Неофициальное культурное движение, получившее название «андеграунда» или «второй культурной реальности», начало складываться в Ленинграде еще в середине 50-х годов: тогда появились первые подпольные (преимущественно студенческие) журналы, начали переписываться запрещенные произведения, как отечественного, так и зарубежного происхождения. Несколько позже создались целые литературные общества и кружки, издававшие свои журналы, такие как «Часы», «Обводный канал», «Митин журнал», «37» и многие другие, а также литературные сборники и альманахи — «Белые ночи», «Горожане», «Лепта» и т. д.[106]. Тогда же и начинается теснейшее сотрудничество Ленгорлита с Ленинградским управлением КГБ, которое, в случае «встретившейся надобности», регулярно посылало запросы (а точнее — требования) в цензуру. Судя по сохранившимся и доступных нам документам, они имели стереотипные, лишь слегка варьирующиеся зачины:
«30 мая 1973 г.
СССР
Управление Комитета Начальнику Управления по
государственной безопасности по охране государственных по Ленинградской области Тов. Маркову Б. А.

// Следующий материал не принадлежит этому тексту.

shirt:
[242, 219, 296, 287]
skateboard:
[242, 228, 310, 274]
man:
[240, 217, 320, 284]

В связи с возникшей необходимостью просим дать заключение, издавались ли официально и подлежат ли по своему содержанию общедоступному пользованию прилагаемые при сем документы.
Приложение: документы 122 наименований, всего 1818 листов.
Начальник Отдела УКГБ ЛО Фомин».
К запросу приложен список произведений (в основном самиздат-ской литературы), напечатанных на машинке.
Или (с такой же «шапкой»):
«Прошу сообщить, не подлежит ли изъятию из обращения нижеперечисленная литература. По миновании надобности всю литературу прошу возвратить.
Приложение: по тексту.
Начальник Следственного отдела УКГБ при СМ СССР по Ленинградской области Барков Л. К.»
Списки таких изданий регулярно посылались в Горлит «на экспертизу», с целью доказать «антисоветский» и «клеветнический» характер изъятых произведений. Тот, естественно, «идя навстречу пожеланиям» наших «славных органов», по старинному российскому принципу — «Чего изволите?» — неизменно подтверждал их подозрения: «там» ведь зря не спросят… Обычно он отвечал в таком духе: «…перечисленные книги в своем большинстве представляют собой подстрекательское антисоветское чтиво, проникнутое духом ненависти, злобы и бессильной ярости к нашей стране». Подобная переписка возникала в связи с очередным готовившимся КГБ диссидентским процессом, но каким именно, установить очень сложно: за исключением одного случая, в запросах КГБ не указано не только имени «подозреваемого», но даже номера дела, по которому он проходил. Заметим, что наследники бывшего КГБ до сих пор скрывают свои тайны и не допускают исследователей к архивам, если не считать особо доверенных лиц, к каковым автор себя не относит. Состав книг в этих списках, впрочем, ясно свидетельствует об особой направленности намеченных процессов. Вполне понятно, что результаты такой экспертизы фигурировали на следствии, а затем и на суде над диссидентами, отказниками и другими инакомыслящими, и служили «отягчающим» (а порою и единственным) «составом преступления» при вынесении приговора. Назовем лишь наиболее известные процессы, хронологически соотносящиеся с экспертными заключениями Ленгорлита: В 70-е годы — М. Р. Хейфеца, В. Р. Марамзина, в начале 80-х — В. Э. Долинина, Р. Б. Евдокимова, К. М. Азадовского. Главным образом за чтение и распространение «антисоветской литературы» в 1983 г. осуждена была М. М. Климова (по 1 части 70 ст. УК РСФСР). Ей инкриминировалось распространение повести Ю. Даниэля «Говорит Москва», «содержащей клевету на советский государственный и общественный строй и, в частности, ложное утверждение о том, что “свобода умерщвления людей в СССР в масштабах всей страны” якобы “лежит в самой сути учения о социализме”»[107].
Отвечая на первый из указанных выше запросов КГБ от 30 мая 1973 г., начальник Управления Б. Марков сообщал, что «…перечисленные в Вашем письме материалы в СССР не издавались, за исключением стихотворения Б. Окуджавы “Размышления возле дома, где жил Тициан Табидзе”». «По содержанию представленные на заключение материалы» он разделил на пять групп, в которых перечисляются десятки документов, дающих весьма отчетливое представление о репертуаре самиздатской литературы, распространявшейся в Ленинграде[108].